Centrons l'éclairage sur l'Allemagne, vers laquelle le président Nicolas Sarkozy veut fiscalement converger. La dépense publique y aura absorbé 48 % des richesses créées cette année, contre 56 % en France. Cet écart d'un sixième, soit 8 % du PIB, représente 160 milliards d'euros. C'est énorme. Comment donc imaginer la convergence ? La première solution est simple. La France applique le système de prélèvements sociaux et fiscaux de l'Allemagne sans rien changer à ses dépenses. L'Allemagne retournant vers l'équilibre budgétaire, la France maintiendrait au fil des ans un déficit de 8 % du PIB, le niveau de 2009-2010. Elle pourrait espérer remporter le titre de champion du monde du gouffre public. Mais jamais les investisseurs ne continueraient à boucher un trou pareil, même avec tout le savoir-faire de l'Agence France Trésor qui place les obligations émises par l'Etat français. C'est donc impossible.

Deuxième solution : la France transpose la fiscalité allemande en augmentant tous ses taux d'un sixième (l'écart entre dépenses publiques allemande et française) pour converger vers le même déficit budgétaire. Le taux de la TVA en Allemagne est de 19 % ? Il passerait en France à 22,2 % (contre 19,6 % aujourd'hui).
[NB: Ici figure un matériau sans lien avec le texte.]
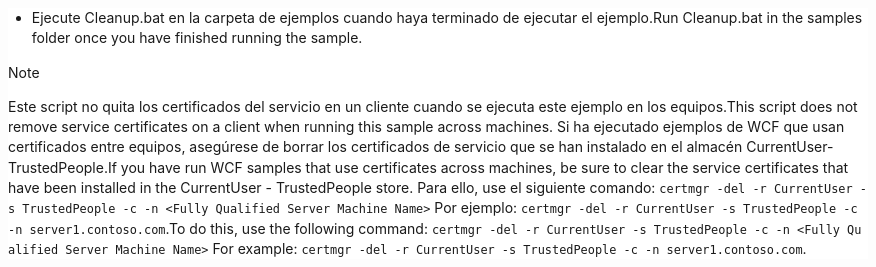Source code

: - <span data-ttu-id="ac317-204">Ejecute Cleanup.bat en la carpeta de ejemplos cuando haya terminado de ejecutar el ejemplo.</span><span class="sxs-lookup"><span data-stu-id="ac317-204">Run Cleanup.bat in the samples folder once you have finished running the sample.</span></span>  
  
> [!NOTE]
> <span data-ttu-id="ac317-205">Este script no quita los certificados del servicio en un cliente cuando se ejecuta este ejemplo en los equipos.</span><span class="sxs-lookup"><span data-stu-id="ac317-205">This script does not remove service certificates on a client when running this sample across machines.</span></span> <span data-ttu-id="ac317-206">Si ha ejecutado ejemplos de WCF que usan certificados entre equipos, asegúrese de borrar los certificados de servicio que se han instalado en el almacén CurrentUser-TrustedPeople.</span><span class="sxs-lookup"><span data-stu-id="ac317-206">If you have run WCF samples that use certificates across machines, be sure to clear the service certificates that have been installed in the CurrentUser - TrustedPeople store.</span></span> <span data-ttu-id="ac317-207">Para ello, use el siguiente comando: `certmgr -del -r CurrentUser -s TrustedPeople -c -n <Fully Qualified Server Machine Name>` Por ejemplo: `certmgr -del -r CurrentUser -s TrustedPeople -c -n server1.contoso.com`.</span><span class="sxs-lookup"><span data-stu-id="ac317-207">To do this, use the following command: `certmgr -del -r CurrentUser -s TrustedPeople -c -n <Fully Qualified Server Machine Name>` For example: `certmgr -del -r CurrentUser -s TrustedPeople -c -n server1.contoso.com`.</span></span>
Le taux marginal de l'impôt sur le revenu est de 45 % outre Rhin ? Il passerait à 52 % de ce côté-ci (au lieu de 41 %). Cette convergence-là ferait donc brutalement augmenter nombre d'impôts. Impossible aussi. Ce qui nous amène logiquement vers la troisième solution : la France ramène ses dépenses publiques au niveau allemand. Elle pourrait alors… supprimer la TVA si l'Union européenne n'imposait un taux minimal de 15 %. Ou abolir l'impôt sur le revenu et l'impôt sur les sociétés tout en réduisant le déficit public de 3 % du PIB ! Mais quand on voit la difficulté du gouvernement à réduire la dépense publique de quelques petites centaines de millions, ou l'incapacité de l'opposition à proposer la moindre piste intéressante en la matière, il est permis de douter. La France est droguée à la dépense publique. Seule une violente secousse pourrait parvenir à la décrocher de sa seringue budgétaire.

Peut-être alors faut-il regarder d'autres modèles ? Comment fait par exemple le Danemark pour rester compétitif avec une dépense publique de 60 % du PIB et un déficit mieux contenu que le nôtre ? La réponse est d'une brutalité terrifiante : ces doux Danois matraquent le cochon de contribuable. L'impôt sur le revenu fait 25 % du PIB, contre à peine 7 % en France (sans la CSG, le chiffre français descend même à moins de 3 %). La TVA et les autres taxes sur la consommation en ponctionnent 15 %, moitié plus qu'en France. De quoi faire perdre n'importe quelle élection de par chez nous. Il faudra faire autrement.

Nos voisins montrent clairement que si nous voulons réduire durablement l'impôt (objectif sans doute souhaitable), il faut d'abord diminuer la dépense publique. D'autres pays y sont parvenus sans tomber pour autant en enfer, comme la Suède qui a diminué la sienne de près de 20 % du PIB en quinze ans. Mais si les Français estiment collectivement que les dépenses publiques doivent être maintenues, voire accrues, alors l'impôt augmentera. Toutes les convergences du monde n'empêcheront pas cette divergence-là.